Is literary criticism political?

The Politics of Literary Criticism Now

A Panel on Joseph North’s Literary Criticism: A Concise Political History

April 5 | 6-8 pm | 315 Wheeler Hall, UC Berkeley

With Stephen Best, Catherine Gallagher, David Marno, Joseph North, and Namwali Serpell

People in today’s literature departments often assume that their work is politically progressive, especially when compared with the work of early- and mid-twentieth-century critics. In Literary Criticism: A Concise Political History, Joseph North argues that when understood in relation to the longer arc of the discipline, the current historicist and contextualist mode in literary studies represents a step lo the Right.
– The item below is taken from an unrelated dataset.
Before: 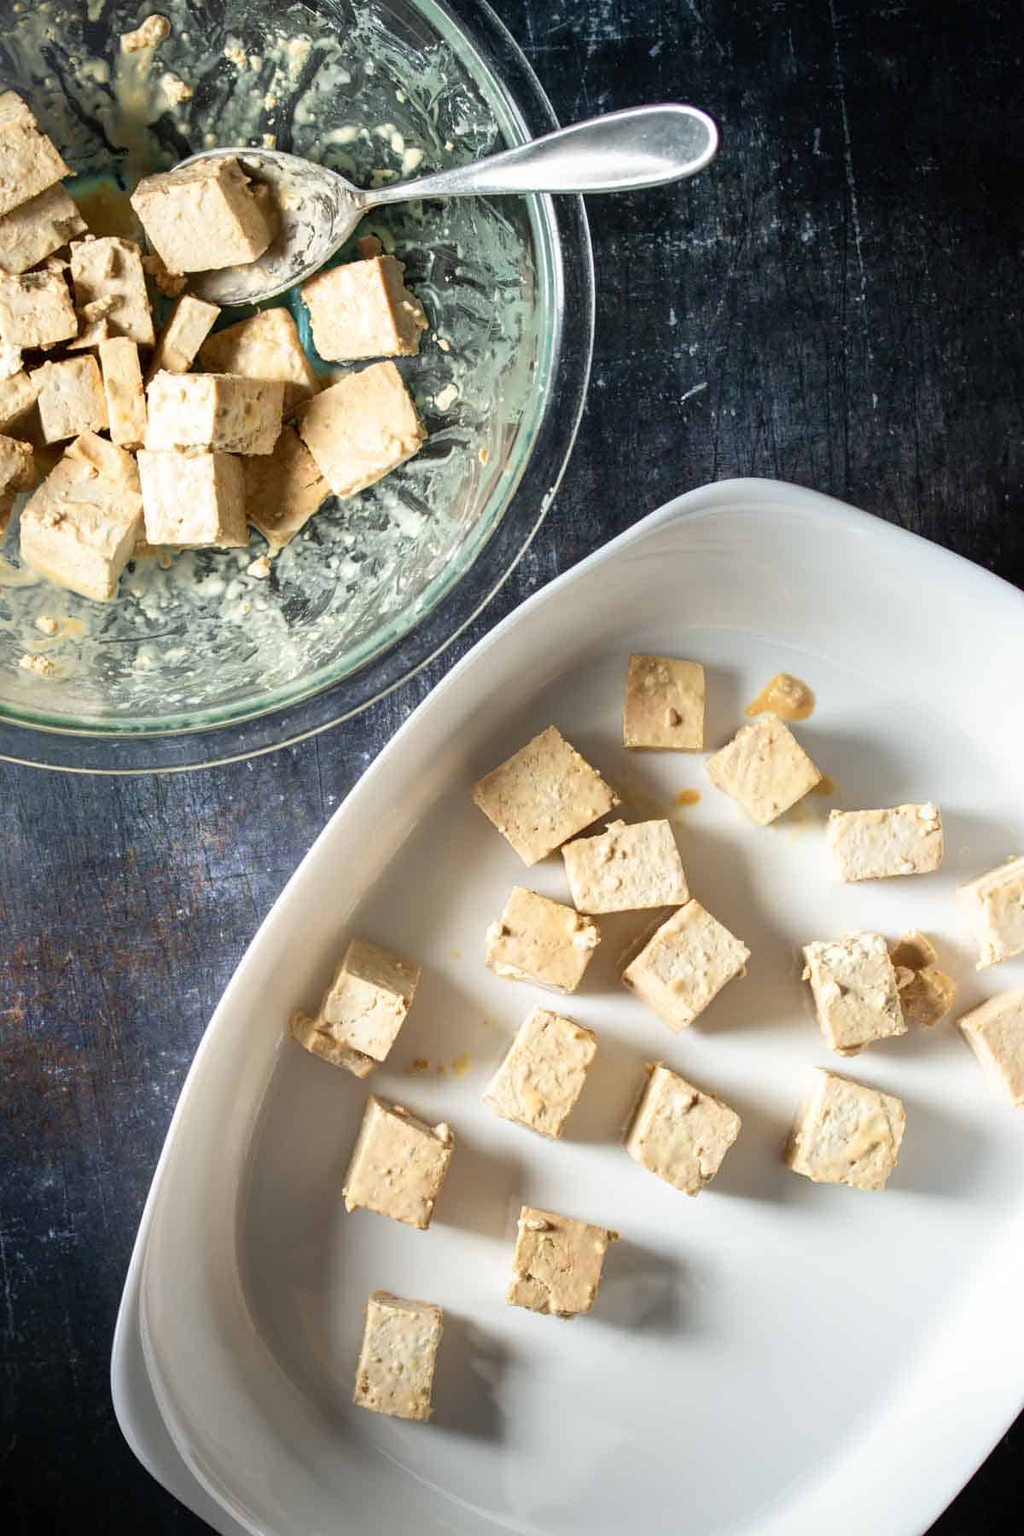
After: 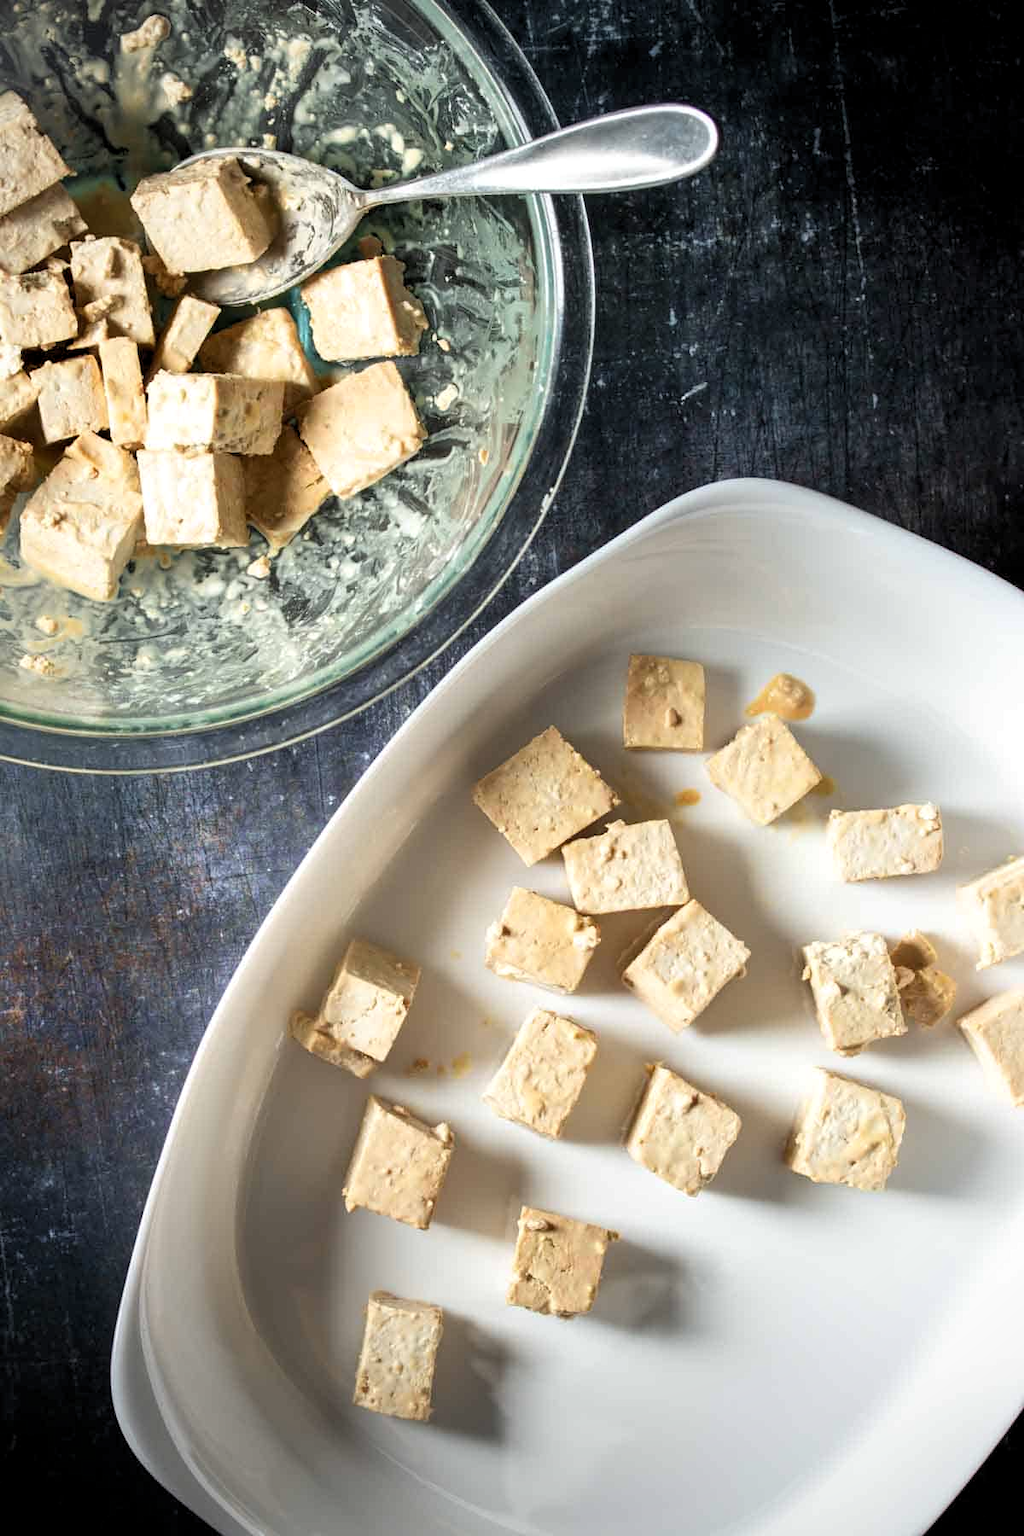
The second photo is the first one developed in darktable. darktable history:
vignetting: fall-off radius 61.19%, brightness -0.271, unbound false
levels: levels [0.026, 0.507, 0.987]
Since the global turn to neoliberalism in the late 1970s, all the major movements within literary studies have been diagnostic rather than interventionist in character; scholars have developed sophisticated techniques for analyzing culture, but they have retreated from systematic attempts to transform it. In this respect, the political potential of current literary scholarship compares poorly with that of earlier critical modes, which, for all their faults, at least had a programmatic commitment to cultural change. Yet neoliberalism is now in crisis – a crisis that presents opportunities as well as dangers. The creation of a genuinely interventionist criticism is one of the central tasks facing those on the Left of the discipline today.